(Records from a collection)
◆ ◆ ◆
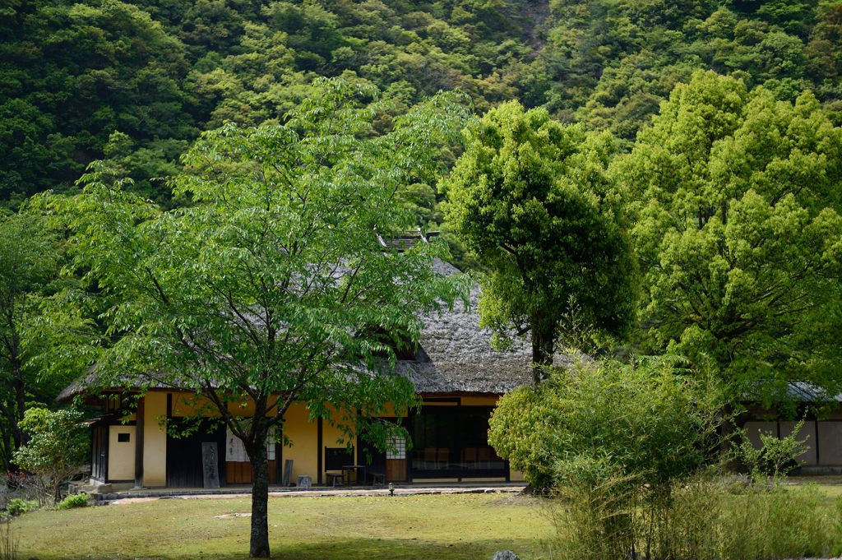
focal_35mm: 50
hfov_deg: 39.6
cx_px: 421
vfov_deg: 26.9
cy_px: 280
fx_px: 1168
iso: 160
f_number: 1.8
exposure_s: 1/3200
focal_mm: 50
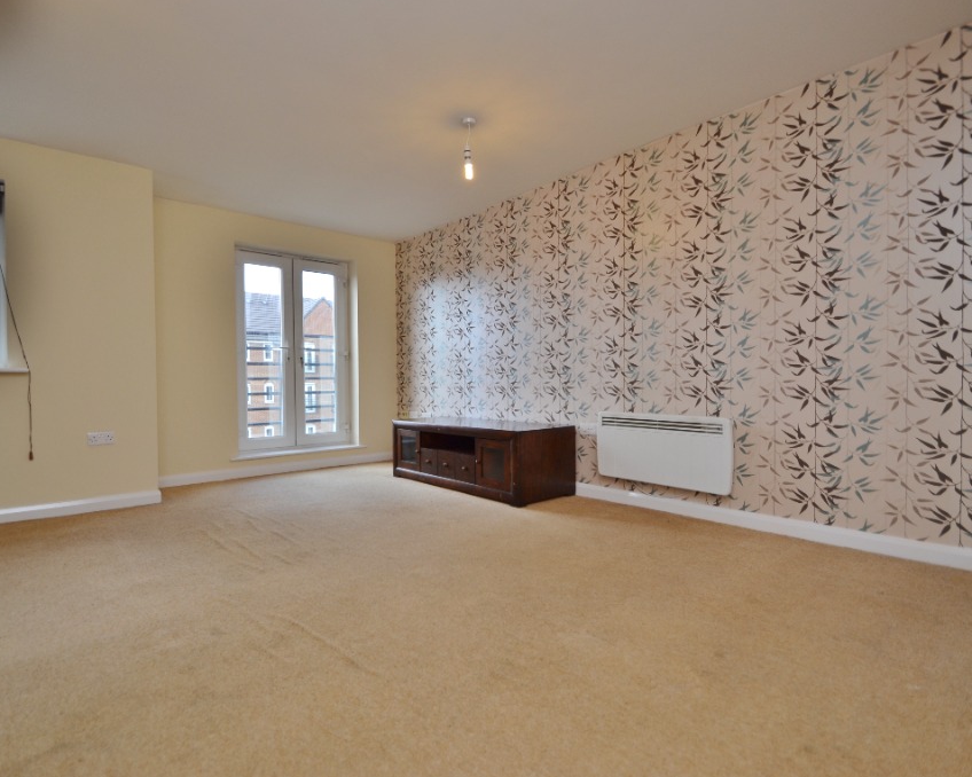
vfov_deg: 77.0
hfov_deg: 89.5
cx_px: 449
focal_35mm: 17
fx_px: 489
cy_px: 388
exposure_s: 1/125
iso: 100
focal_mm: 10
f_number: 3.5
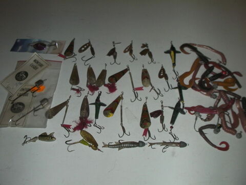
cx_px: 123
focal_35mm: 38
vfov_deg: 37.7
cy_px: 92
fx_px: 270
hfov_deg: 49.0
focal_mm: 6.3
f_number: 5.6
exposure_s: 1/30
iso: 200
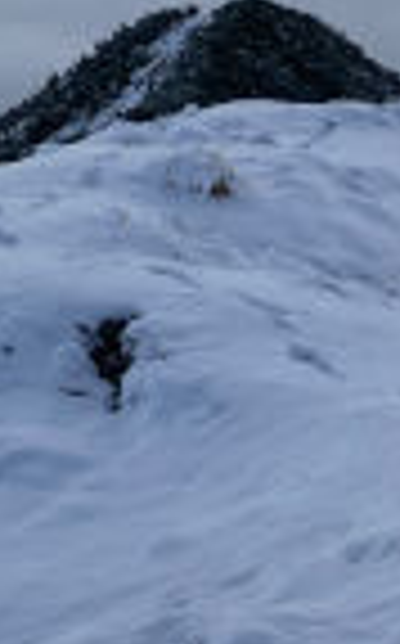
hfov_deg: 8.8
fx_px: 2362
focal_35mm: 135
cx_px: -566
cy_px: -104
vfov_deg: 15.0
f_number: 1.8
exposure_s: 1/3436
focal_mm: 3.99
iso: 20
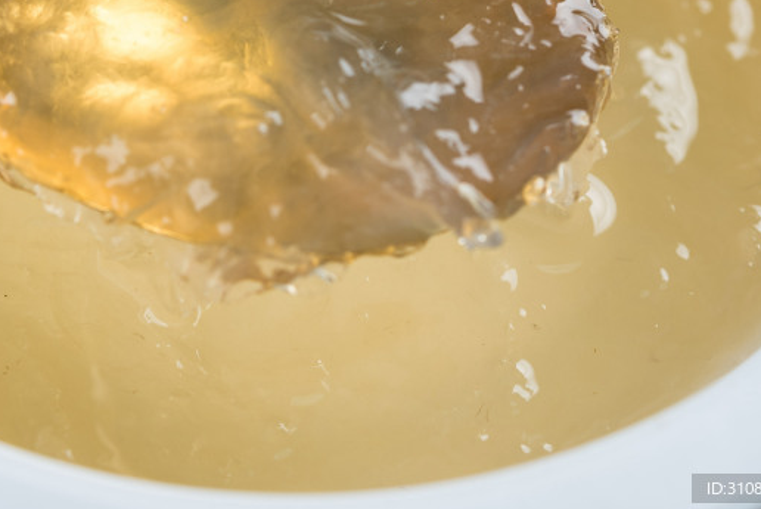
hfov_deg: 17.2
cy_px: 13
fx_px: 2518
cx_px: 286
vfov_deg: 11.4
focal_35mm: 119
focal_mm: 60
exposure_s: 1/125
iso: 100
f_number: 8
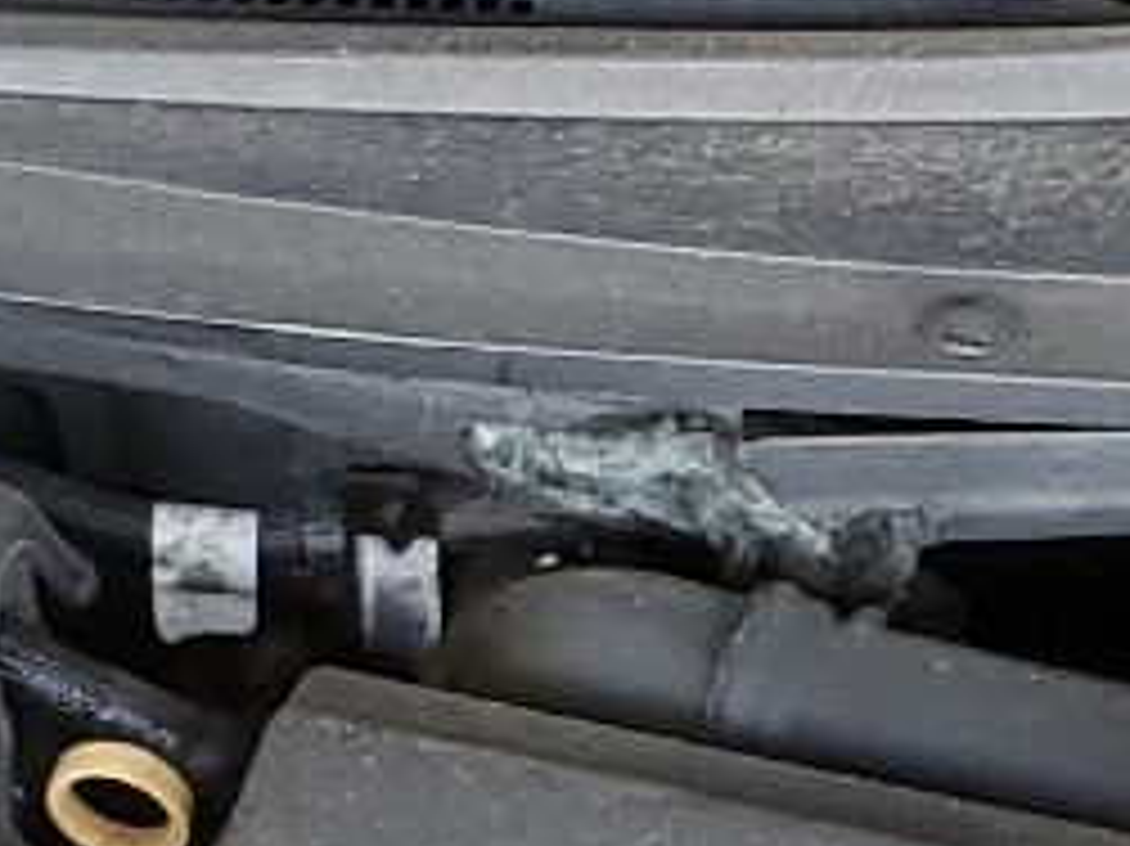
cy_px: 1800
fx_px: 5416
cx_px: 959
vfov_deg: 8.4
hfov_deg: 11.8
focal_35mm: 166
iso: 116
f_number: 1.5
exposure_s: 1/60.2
◆ ◆ ◆
YOUR INSTRUCTIONS: Return the opening line of the data above and every line after it up to and including the line that holds "focal_35mm: 135"; pictures stay out.

ANSWER FOR THE TASK:
focal_35mm: 50
hfov_deg: 39.6
cx_px: 421
vfov_deg: 26.9
cy_px: 280
fx_px: 1168
iso: 160
f_number: 1.8
exposure_s: 1/3200
focal_mm: 50
vfov_deg: 77.0
hfov_deg: 89.5
cx_px: 449
focal_35mm: 17
fx_px: 489
cy_px: 388
exposure_s: 1/125
iso: 100
focal_mm: 10
f_number: 3.5
cx_px: 123
focal_35mm: 38
vfov_deg: 37.7
cy_px: 92
fx_px: 270
hfov_deg: 49.0
focal_mm: 6.3
f_number: 5.6
exposure_s: 1/30
iso: 200
hfov_deg: 8.8
fx_px: 2362
focal_35mm: 135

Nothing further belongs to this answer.